Au lien suivant : http://mtrpl.ru/marignak , nos lecteurs russophones pourront trouver l’original de l’interview que les rédacteurs du site Métropole, dont j’avais
tout récemment traduit un article pour ANTIFIXION ont eu la gentillesse de solliciter de votre serviteur (Yop-la-boum ! Numéro de claquettes subliminal subséquent). Le fait est suffisamment rare pour qu’on se donne la peine
de la traduire, dans l’une des deux autres langues diplomatiques des Nations Unies. Ayant rabâché aux lecteurs francophones un certain nombre des informations contenues dans cet entretien on se contentera de leur en transmettre les meilleurs
passages (sans compter qu’on a la rame).
EXTRAITS CHOISIS :
Questions de Tania Cohen et Stanislav Iakovlev
« Thierry nous a déniché
lui-même : il a traduit l’article d’Igor Antonovski et nous l’a envoyé. Marignac est âgé de 55 ans : mais il produit l’impression de quelqu’un de beaucoup plus jeune : refus juvénile
des compromis, auto-ironie acide, et affirmation sans appel des principes — tout ce que perdent les nouvelles générations avec une constance jamais démentie.

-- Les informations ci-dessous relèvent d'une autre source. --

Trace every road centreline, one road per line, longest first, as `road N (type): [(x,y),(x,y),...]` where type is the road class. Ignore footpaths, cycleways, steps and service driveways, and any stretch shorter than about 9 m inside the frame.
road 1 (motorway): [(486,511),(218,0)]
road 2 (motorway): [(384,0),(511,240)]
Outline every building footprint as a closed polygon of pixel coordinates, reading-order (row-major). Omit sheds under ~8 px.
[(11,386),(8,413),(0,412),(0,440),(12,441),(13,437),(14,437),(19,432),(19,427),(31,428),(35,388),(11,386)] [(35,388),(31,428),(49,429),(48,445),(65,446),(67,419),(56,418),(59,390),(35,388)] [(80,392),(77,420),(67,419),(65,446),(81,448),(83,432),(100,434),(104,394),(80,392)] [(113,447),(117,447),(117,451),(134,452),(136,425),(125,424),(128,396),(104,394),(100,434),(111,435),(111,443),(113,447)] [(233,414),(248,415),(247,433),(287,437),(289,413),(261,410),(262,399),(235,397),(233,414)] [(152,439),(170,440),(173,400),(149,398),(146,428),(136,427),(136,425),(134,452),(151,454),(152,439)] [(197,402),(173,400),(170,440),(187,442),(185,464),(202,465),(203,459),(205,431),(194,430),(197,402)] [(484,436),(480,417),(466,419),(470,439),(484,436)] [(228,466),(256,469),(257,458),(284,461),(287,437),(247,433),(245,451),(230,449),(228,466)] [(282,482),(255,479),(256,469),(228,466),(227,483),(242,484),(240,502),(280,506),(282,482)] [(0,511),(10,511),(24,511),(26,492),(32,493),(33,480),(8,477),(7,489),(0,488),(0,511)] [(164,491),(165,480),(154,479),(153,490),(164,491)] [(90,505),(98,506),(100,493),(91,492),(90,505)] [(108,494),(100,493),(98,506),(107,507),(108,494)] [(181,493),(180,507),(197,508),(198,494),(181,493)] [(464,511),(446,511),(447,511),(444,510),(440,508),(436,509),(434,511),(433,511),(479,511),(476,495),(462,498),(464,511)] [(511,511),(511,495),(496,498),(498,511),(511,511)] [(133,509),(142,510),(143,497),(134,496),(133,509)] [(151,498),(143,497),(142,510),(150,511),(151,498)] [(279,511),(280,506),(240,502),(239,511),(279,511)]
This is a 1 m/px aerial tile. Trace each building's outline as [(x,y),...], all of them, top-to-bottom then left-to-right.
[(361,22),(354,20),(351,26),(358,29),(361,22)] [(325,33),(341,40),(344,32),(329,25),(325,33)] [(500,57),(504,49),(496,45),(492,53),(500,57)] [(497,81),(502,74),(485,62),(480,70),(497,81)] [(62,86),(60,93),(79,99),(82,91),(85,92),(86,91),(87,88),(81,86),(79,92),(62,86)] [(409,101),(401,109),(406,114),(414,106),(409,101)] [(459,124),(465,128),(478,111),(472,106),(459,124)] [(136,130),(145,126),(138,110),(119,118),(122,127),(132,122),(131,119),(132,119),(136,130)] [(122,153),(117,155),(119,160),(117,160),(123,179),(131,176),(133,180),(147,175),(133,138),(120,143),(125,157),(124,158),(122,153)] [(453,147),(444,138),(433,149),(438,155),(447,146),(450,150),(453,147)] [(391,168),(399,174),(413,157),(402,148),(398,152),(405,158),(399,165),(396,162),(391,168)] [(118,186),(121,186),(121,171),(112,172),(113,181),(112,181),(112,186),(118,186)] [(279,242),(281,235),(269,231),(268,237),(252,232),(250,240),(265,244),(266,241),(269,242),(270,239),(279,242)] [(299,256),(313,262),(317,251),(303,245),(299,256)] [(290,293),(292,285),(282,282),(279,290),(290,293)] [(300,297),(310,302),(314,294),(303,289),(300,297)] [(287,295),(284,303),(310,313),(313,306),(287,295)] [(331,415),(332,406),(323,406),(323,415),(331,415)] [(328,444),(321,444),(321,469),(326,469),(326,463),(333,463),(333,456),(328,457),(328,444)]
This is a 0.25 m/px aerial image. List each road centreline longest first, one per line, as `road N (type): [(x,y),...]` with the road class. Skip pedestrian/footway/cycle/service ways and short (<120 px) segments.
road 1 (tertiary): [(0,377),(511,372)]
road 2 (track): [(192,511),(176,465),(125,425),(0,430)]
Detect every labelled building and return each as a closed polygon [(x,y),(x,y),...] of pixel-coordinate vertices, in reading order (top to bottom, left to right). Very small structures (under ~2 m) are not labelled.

Stanislav Iakovlev : (…) Non, le « vieux pirate » (Limonov) n’est pour rien dans notre intérêt. Nous suivons depuis longtemps vos livres et vos essais, nous les lisons avec plaisir, et avec plus d’attention encore maintenant : Ce dont vous parliez dans des textes vieux de 10-15 ans entretient une surprenante analogie avec
ce qui se produit aujourd’hui en Russie.
Il est clair, bien que
ce soit pour un peu inattendu que le thème de la Russie est particulièrement populaire et particulièrement en France. Houellebecq et Beigdeber écrivent sur notre pays, et même le livre de Carrère parle finalement moins
de Limonov que de la Russie vue à travers le destin d’un de ses non-conformistes plus éclatants et des plus connus. De nos jours, la Russie est à la mode, semble-t-il. Surtout pour les Français. À quoi cela correspond-il ?
À la fameuse crise des valeurs européennes ? Ou bien s’agit-il d’une variante locale de la nostalgie russe classique : « Voir Paris et mourir » ? Ou bien est-ce que les rédac-chefs de magazine
sur papier glacé se sont tout simplement réunis pour décider de l’exotisme à fourguer aux lecteurs la saison prochaine, et l’un d’eux a eu une illumination soudaine — on n’a pas encore essayé
la Russie ?
TM : Vous répondre me gêne un peu aux entournures.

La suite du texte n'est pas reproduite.